▶ EXCERPTED PASSAGE
⟨

From 87e9cc39e01d835eeef82f2ab03f833cbbd4667c Mon Sep 17 00:00:00 2001
From: James S <james@femboyfinancial.jp>
Date: Mon, 18 Nov 2024 23:25:18 +0000
Subject: [PATCH] Anonymize usernames again, and try including reply context

---
 data/process.js | 31 +++++++++++++++++--------------
 1 file changed, 17 insertions(+), 14 deletions(-)

diff --git a/data/process.js b/data/process.js
index 4461d5d..8244360 100644
--- a/data/process.js
+++ b/data/process.js
@@ -2,7 +2,7 @@ const fs = require('node:fs');
 const JSONStream = require('JSONStream');
 
 const MIKU_FREQ = 5;            // 1/5 = 20% of message chains are randomly chosen to be from Miku
-const DROPOUT_UNFUNNY = 0.75;   // 75% dropout rate for messages chains which have NO reactions
+const DROPOUT_UNFUNNY = 0.75;   // 75% dropout rate for message chains which have NO reactions
 const USERNAMES = [
     'vinny volcano\uD83C\uDF0B (伊胜焱)',
     'Server Comp!',
@@ -33,6 +33,7 @@ async function main() {
     let convoMsgSeqCount = 0;
     let convoReactCount = 0;
     let convoMsgs = [];
+    let convoRefs = {};
 
     stream.on('data', async (msg) => {
         // no bot/system messages
@@ -40,18 +41,6 @@ async function main() {
             return;
         }
 
-        /**
-         * Replies are a tricky case. I considered pasting their context in, except this
-         * requires keeping a full message cache and won't scale. Another possibility is
-         * to maintain a small sliding window of message history and delete replies which
-         * reference a message too far in the past... but what if that reply gets replied
-         * to right after? Our chat in particular has a lot of these "necro" messages, but
-         * since they tend to spark further discussion if anything, they probably don't
-         * noticeably obfuscate the flow of conversation compared to normal time skips,
-         * which our model is incapable of picking up in the first place.
-         * TLDR: Keep the replies. Making too many assumptions is bad.

⟩

▶ TASK DIRECTIONS
Output, verbatim, the stretch of the patch from "From 87e9cc39e01d835eeef82f2ab03f833cbbd4667c Mon" through "insertions(+), 14 deletions(-)". The listing placed after this point is separate material and has no connection to the patch.

▶ DATA SECTION

⟨

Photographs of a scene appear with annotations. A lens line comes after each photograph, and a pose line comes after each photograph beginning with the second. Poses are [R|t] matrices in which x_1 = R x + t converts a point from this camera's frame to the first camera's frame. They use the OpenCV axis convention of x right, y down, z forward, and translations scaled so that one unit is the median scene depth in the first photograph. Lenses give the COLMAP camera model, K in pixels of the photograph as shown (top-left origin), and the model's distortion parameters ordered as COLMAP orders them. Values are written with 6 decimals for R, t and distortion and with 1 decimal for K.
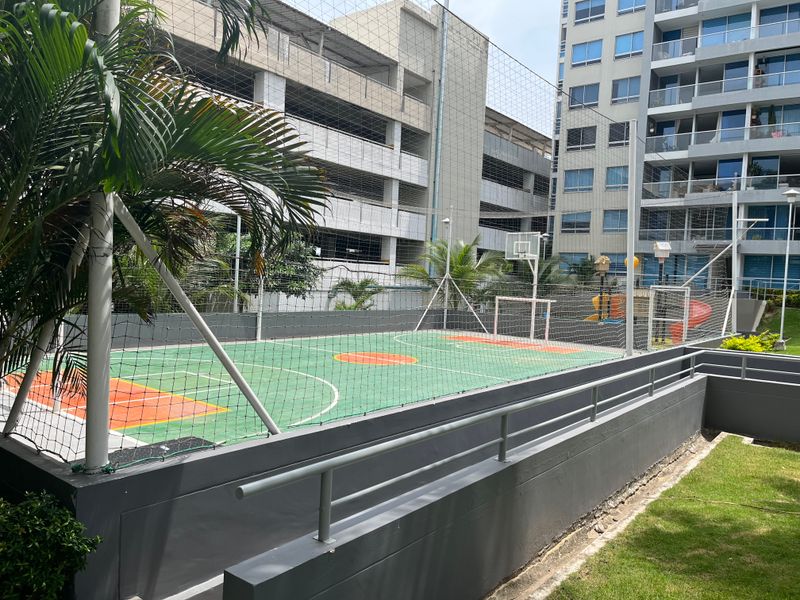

⟩

▶ SOLVED PROBLEM
From 87e9cc39e01d835eeef82f2ab03f833cbbd4667c Mon Sep 17 00:00:00 2001
From: James S <james@femboyfinancial.jp>
Date: Mon, 18 Nov 2024 23:25:18 +0000
Subject: [PATCH] Anonymize usernames again, and try including reply context

---
 data/process.js | 31 +++++++++++++++++--------------
 1 file changed, 17 insertions(+), 14 deletions(-)